> **ТЕКСТ ДЛЯ ЧТЕНИЯ**
________

Поэтому россиянам следует срочно озаботиться «проблемами этнической отчужденности, неконсолидированности, отсутствия «мы»». Страна-то еще держится, а вот некогда единая многонациональная общность уже рассыпалась. В таком контексте зловеще прозвучала ссылка Эмиля Паина на польско-британского социолога Зигмунда Баумана, который «пришел к выводу, что общество обречено на умирание, на полный коллапс социально-нормативной системы, если отмирание традиционной коллективности не восполняется новыми институтами неформального общения».

Одичание – это контрмодернизация

Горькая правда вынудила встрепенуться ведущего научного сотрудника Института системного анализа РАН Андрей Пионтковский. Напомнив, что страшный удар по единству России нанесла 15-летняя Кавказская война, он сказал: «Я бы не радовался тому, что дагестанцы не хотят отделяться. Это показывает, что мы уже по ту сторону проблемы отделения. Проблем уже зашла намного глубже».

________

> **ЗАДАНИЕ 1**
Приведите исходные строки, начиная со строки, содержащей «family: Scytosiphonaceae», и заканчивая строкой, содержащей «genus: Aulagromyza», включительно, в виде JSON-списка, где каждой строке соответствует одна строка списка, а пустые строки пропущены.
Текст и строки взяты из разных источников.

________

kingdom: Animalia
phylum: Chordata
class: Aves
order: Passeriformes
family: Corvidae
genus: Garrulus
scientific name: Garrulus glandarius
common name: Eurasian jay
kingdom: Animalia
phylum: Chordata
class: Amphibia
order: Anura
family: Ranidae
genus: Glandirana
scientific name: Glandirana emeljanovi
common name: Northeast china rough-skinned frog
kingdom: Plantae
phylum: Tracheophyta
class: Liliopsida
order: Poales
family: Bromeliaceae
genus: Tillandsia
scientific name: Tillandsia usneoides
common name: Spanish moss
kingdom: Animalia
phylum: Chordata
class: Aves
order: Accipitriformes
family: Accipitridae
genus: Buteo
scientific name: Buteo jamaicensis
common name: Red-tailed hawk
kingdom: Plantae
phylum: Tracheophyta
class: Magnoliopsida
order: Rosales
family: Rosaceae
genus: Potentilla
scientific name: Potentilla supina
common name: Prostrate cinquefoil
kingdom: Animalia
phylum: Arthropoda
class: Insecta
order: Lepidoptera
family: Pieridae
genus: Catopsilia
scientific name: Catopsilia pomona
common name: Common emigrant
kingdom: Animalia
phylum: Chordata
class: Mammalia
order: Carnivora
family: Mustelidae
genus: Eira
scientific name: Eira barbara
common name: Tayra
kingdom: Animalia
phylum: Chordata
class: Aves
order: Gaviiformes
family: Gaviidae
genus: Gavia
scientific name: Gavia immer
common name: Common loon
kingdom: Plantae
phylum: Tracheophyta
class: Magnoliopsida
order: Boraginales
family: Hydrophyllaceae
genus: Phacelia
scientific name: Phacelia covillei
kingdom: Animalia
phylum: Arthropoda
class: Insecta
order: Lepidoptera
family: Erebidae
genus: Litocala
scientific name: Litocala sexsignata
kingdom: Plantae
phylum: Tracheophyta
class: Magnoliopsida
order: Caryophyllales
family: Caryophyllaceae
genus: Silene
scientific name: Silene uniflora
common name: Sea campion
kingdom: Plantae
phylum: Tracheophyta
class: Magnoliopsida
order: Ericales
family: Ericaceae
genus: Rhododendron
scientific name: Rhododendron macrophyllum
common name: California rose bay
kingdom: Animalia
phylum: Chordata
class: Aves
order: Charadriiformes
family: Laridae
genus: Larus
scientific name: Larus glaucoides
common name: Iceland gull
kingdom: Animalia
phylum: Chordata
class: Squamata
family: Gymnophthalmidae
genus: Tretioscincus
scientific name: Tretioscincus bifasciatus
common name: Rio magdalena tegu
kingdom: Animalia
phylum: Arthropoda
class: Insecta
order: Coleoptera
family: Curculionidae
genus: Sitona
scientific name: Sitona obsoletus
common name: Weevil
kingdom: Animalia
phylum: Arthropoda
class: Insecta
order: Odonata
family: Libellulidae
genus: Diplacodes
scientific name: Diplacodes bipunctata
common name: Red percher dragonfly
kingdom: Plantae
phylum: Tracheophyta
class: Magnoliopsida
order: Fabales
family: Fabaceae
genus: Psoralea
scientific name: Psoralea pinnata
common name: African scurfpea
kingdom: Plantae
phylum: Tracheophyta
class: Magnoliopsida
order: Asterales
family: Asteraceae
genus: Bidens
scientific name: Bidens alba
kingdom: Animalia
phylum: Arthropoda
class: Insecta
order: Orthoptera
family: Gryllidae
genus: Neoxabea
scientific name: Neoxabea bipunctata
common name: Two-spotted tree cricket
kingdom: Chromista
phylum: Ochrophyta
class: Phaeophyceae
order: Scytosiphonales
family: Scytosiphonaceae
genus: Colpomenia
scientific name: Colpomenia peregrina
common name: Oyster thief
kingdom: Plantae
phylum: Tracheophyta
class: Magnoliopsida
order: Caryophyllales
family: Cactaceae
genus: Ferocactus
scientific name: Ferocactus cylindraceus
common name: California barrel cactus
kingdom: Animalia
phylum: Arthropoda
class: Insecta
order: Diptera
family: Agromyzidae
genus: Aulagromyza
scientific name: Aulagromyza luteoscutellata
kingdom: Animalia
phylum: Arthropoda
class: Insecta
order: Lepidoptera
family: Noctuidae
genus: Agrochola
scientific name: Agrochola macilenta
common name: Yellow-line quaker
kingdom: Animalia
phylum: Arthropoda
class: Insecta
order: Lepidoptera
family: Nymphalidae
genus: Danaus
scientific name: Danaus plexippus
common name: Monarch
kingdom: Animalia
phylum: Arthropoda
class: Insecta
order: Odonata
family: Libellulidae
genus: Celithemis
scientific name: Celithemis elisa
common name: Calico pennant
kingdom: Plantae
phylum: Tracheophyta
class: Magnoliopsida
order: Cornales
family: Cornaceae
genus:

________

> **ЗАДАНИЕ 2**
Какая война, по словам Андрея Пионтковского в тексте, нанесла страшный удар по единству России?

> **ПИСЬМЕННЫЙ ОТВЕТ 1**
[
  "family: Scytosiphonaceae",
  "genus: Colpomenia",
  "scientific name: Colpomenia peregrina",
  "common name: Oyster thief",
  "kingdom: Plantae",
  "phylum: Tracheophyta",
  "class: Magnoliopsida",
  "order: Caryophyllales",
  "family: Cactaceae",
  "genus: Ferocactus",
  "scientific name: Ferocactus cylindraceus",
  "common name: California barrel cactus",
  "kingdom: Animalia",
  "phylum: Arthropoda",
  "class: Insecta",
  "order: Diptera",
  "family: Agromyzidae",
  "genus: Aulagromyza"
]

> **ПИСЬМЕННЫЙ ОТВЕТ 2**
15-летняя Кавказская война.